───── Supplied records ─────

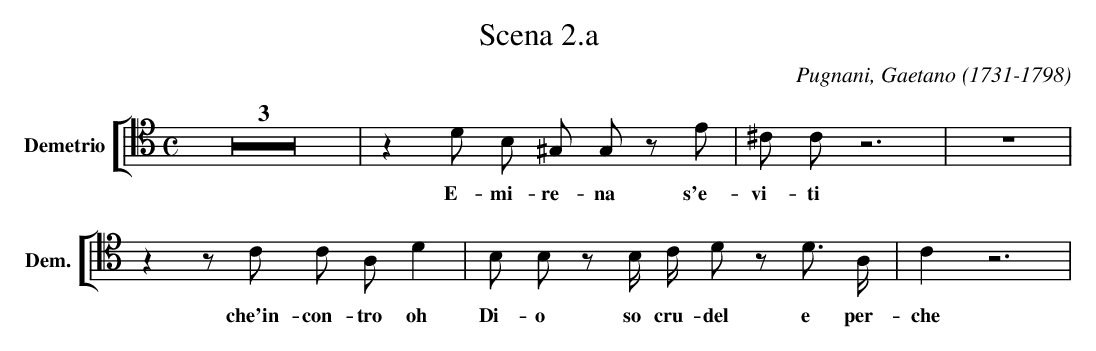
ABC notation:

X:1
T:Scena 2.a
C:Pugnani, Gaetano (1731-1798)
M:C
L:1/4
K:C
V: 19 clef=tenor name="Demetrio" sname="Dem."
%%staves [ 19 ]
Z3 | z D/ B,/ ^G,/ G,/ z/ E/ | ^C/ C/ z3 | Z | z z/C/ C/ A,/ D | B,/ B,/ z/ B,// C// D/ z/ D/> A,/ | C z3| \
w: E-mi-re-na s'e-vi-ti che'in-con-tro oh Di-o so cru-del e per-che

─────

Exercise description> Pull the ABC notation out of the records above and reproduce every line of it unchanged, omitting the pictures.

Complete response>
ABC notation:

X:1
T:Scena 2.a
C:Pugnani, Gaetano (1731-1798)
M:C
L:1/4
K:C
V: 19 clef=tenor name="Demetrio" sname="Dem."
%%staves [ 19 ]
Z3 | z D/ B,/ ^G,/ G,/ z/ E/ | ^C/ C/ z3 | Z | z z/C/ C/ A,/ D | B,/ B,/ z/ B,// C// D/ z/ D/> A,/ | C z3| \
w: E-mi-re-na s'e-vi-ti che'in-con-tro oh Di-o so cru-del e per-che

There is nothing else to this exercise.